3º. No hay espacio para la convivencia. No hay medias tintas, y no quiero que las haya. Me sobran reyes y consortes, duques y princesas, patrones y testaferros, juntaletras y tertulianos que rebuznan el mantra capitalista, jueces que con gusto aplican su ley, y fuerzas de seguridad que con más gusto aún se encargan de escarmentar a quienes la cuestionan… Todos deben tener la oportunidad de rechazar el papel que ocupan, hasta de negar su propia naturaleza, y pasarse con armas y bagajes a las filas de quienes hoy no somos nada pero queremos serlo todo. Pero, como en la película, sólo puede quedar uno: en este caso, una sola clase victoriosa, que construye sobre las cenizas de la derrotada.

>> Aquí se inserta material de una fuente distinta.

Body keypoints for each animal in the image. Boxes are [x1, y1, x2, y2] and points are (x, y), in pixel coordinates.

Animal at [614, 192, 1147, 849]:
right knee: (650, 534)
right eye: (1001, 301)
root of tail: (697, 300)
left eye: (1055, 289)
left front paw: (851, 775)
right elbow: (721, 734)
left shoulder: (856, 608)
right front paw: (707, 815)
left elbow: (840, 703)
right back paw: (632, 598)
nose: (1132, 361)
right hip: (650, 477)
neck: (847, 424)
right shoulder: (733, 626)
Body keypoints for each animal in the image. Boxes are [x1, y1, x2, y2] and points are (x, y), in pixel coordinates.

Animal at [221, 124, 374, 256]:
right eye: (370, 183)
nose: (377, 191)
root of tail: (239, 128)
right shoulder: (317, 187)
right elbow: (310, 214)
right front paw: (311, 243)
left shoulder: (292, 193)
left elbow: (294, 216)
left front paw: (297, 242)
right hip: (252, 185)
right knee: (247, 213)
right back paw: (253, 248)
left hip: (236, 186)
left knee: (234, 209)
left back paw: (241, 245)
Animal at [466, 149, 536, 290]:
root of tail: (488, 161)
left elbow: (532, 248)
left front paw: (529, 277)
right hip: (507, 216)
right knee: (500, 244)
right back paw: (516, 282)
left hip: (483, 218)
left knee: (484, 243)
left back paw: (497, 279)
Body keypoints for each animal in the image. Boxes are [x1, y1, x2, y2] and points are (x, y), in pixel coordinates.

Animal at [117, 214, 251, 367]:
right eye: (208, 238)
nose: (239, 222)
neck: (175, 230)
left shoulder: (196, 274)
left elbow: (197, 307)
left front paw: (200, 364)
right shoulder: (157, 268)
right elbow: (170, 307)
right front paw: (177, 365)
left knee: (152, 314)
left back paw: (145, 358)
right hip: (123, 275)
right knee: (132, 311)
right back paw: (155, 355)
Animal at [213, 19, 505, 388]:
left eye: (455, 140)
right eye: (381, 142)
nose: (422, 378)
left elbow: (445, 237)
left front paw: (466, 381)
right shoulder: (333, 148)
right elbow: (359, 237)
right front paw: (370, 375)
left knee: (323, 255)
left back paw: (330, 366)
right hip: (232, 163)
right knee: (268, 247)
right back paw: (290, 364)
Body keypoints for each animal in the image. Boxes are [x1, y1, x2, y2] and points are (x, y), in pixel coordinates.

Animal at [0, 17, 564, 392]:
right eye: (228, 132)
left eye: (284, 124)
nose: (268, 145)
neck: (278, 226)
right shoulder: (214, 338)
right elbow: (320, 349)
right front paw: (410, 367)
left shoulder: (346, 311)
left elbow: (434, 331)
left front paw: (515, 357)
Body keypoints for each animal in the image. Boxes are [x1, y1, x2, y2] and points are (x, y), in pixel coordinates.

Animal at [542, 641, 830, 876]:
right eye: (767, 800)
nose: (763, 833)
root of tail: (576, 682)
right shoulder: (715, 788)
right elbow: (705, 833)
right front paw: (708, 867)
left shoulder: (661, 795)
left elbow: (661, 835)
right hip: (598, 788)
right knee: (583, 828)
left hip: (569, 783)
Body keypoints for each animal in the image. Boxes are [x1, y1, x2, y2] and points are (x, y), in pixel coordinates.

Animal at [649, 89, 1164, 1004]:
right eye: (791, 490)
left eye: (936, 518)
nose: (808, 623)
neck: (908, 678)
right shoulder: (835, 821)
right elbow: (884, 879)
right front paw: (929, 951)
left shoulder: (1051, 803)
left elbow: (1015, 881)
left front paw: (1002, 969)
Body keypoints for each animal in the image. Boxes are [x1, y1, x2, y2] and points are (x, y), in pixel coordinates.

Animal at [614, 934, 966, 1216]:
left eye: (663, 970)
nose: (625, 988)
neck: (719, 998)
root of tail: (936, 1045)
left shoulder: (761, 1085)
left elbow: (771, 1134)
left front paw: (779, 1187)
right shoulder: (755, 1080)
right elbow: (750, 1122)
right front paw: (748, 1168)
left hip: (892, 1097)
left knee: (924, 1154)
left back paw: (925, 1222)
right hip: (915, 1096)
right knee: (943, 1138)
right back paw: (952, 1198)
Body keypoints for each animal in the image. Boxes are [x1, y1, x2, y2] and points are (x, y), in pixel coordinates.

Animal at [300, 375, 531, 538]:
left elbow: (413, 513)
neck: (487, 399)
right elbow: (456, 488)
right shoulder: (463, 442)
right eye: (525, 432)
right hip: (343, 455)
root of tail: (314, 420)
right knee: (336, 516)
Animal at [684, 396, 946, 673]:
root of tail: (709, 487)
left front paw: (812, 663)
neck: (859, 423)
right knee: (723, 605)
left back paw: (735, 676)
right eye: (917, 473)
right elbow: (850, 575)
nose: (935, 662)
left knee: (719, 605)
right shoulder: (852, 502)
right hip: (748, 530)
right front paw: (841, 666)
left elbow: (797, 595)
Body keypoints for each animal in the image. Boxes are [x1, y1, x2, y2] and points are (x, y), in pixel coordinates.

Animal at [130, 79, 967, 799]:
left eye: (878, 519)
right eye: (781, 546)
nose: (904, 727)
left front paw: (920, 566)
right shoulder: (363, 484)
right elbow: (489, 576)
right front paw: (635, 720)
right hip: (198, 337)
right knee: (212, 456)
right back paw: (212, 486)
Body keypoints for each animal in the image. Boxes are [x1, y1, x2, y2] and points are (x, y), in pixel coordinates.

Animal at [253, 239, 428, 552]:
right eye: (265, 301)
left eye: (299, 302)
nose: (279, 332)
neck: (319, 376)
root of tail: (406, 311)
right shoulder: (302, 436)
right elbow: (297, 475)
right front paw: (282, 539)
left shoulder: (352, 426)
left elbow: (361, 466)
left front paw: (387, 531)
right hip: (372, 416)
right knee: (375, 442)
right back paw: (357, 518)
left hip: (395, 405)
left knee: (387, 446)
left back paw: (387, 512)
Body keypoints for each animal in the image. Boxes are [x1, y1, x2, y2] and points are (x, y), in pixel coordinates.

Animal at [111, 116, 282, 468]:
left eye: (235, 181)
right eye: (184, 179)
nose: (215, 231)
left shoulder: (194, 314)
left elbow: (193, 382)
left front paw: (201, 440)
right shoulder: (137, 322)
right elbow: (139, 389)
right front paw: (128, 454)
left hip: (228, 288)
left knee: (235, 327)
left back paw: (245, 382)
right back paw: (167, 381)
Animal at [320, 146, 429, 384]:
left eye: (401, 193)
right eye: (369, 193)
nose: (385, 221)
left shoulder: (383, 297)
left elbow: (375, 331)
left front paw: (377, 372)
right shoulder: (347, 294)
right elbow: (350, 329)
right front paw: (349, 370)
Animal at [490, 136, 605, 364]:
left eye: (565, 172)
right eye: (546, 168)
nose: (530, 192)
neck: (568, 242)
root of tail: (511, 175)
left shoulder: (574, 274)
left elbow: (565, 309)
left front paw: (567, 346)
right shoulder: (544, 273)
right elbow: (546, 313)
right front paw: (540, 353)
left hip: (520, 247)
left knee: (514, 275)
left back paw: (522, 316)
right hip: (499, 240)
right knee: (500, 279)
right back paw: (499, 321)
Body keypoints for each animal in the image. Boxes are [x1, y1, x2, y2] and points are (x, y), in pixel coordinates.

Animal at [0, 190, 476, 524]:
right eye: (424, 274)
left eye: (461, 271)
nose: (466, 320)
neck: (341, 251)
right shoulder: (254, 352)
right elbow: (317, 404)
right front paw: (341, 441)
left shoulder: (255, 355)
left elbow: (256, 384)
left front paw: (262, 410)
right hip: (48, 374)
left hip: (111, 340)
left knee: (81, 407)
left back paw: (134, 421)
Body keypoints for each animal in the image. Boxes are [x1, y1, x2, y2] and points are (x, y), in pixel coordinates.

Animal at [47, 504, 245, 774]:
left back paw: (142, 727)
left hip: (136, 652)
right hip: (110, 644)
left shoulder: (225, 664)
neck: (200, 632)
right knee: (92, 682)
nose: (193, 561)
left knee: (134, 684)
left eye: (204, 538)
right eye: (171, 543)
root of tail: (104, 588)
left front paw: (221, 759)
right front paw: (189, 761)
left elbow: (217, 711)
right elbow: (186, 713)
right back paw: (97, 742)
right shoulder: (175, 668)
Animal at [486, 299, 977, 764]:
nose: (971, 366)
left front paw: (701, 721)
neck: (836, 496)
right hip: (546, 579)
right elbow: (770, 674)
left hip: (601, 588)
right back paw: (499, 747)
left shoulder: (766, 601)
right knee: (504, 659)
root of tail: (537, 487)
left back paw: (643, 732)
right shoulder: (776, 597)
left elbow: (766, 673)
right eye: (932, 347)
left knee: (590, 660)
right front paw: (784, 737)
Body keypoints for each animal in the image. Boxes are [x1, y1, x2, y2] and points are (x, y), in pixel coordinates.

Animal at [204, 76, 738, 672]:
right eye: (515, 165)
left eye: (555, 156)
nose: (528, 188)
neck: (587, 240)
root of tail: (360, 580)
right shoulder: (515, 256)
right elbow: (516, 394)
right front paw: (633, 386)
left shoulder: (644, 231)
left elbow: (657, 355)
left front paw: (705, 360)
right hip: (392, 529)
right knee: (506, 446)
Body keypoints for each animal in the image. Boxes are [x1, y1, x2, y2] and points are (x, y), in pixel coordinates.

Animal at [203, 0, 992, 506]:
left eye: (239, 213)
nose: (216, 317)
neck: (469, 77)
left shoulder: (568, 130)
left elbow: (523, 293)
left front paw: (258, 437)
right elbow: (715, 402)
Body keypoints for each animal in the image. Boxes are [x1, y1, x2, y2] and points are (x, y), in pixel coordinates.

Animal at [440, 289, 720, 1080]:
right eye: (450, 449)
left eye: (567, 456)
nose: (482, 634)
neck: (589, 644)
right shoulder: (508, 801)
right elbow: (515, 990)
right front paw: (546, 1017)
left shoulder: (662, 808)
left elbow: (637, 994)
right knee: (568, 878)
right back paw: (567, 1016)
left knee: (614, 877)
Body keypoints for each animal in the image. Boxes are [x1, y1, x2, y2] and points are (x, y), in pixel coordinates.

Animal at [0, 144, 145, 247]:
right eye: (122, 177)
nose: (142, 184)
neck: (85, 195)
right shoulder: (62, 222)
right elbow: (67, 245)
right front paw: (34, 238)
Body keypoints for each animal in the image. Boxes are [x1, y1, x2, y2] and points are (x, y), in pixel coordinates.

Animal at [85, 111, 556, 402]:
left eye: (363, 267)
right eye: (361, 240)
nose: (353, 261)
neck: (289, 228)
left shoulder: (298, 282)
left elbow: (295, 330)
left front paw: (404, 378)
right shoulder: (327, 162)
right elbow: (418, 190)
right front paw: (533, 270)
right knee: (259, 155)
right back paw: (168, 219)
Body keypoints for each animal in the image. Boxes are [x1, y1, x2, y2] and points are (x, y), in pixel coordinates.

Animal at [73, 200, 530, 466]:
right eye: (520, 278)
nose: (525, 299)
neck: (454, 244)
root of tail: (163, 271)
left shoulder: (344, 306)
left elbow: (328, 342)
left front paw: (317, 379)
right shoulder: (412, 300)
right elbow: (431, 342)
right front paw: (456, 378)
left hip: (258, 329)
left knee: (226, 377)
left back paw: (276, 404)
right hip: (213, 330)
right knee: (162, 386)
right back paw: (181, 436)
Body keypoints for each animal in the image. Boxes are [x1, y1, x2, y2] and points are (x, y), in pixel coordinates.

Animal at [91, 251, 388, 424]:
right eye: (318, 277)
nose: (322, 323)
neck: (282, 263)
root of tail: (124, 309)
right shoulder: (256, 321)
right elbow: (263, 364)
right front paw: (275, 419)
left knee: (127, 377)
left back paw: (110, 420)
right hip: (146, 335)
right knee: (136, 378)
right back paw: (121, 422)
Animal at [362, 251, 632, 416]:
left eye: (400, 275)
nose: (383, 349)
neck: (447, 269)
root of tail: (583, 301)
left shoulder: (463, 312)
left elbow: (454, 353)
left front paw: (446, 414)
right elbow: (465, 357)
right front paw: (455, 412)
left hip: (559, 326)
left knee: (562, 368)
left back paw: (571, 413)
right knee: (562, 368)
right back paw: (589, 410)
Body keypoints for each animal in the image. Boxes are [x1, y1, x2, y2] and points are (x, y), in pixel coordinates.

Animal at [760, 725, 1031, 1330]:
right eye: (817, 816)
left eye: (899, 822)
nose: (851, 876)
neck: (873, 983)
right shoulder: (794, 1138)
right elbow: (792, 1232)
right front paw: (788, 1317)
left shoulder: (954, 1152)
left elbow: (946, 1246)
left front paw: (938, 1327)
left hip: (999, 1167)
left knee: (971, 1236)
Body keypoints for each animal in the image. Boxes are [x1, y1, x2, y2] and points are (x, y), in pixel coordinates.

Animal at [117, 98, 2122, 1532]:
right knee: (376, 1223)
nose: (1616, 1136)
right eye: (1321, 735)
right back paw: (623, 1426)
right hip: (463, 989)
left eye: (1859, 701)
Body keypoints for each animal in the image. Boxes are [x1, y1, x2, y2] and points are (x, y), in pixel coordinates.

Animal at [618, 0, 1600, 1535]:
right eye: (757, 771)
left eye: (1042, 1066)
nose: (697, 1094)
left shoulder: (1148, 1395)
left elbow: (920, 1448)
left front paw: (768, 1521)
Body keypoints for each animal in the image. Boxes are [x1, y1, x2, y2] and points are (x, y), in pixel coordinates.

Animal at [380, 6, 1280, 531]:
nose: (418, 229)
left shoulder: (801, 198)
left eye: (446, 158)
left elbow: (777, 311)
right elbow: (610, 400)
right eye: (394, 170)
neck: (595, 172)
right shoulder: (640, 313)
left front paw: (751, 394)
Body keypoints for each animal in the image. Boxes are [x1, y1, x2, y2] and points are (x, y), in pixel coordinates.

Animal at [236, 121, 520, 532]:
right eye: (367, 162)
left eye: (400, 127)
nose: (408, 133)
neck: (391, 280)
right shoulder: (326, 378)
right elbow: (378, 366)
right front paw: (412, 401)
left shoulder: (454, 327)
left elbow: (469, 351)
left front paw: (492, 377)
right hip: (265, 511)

En consecuencia, la sentencia del Caso Nóos me resulta ajustada a la lógica del actual orden de cosas, no me provoca mayor tensión que cualquier otro atropello que se comete a diario contra nuestra clase social, y me recuerda (y no sólo por lo etimológico) que el sistema cuenta con una tupida red de cloacas y desagües con los que canalizar su podredumbre. Me recuerda a Cosa Nostra.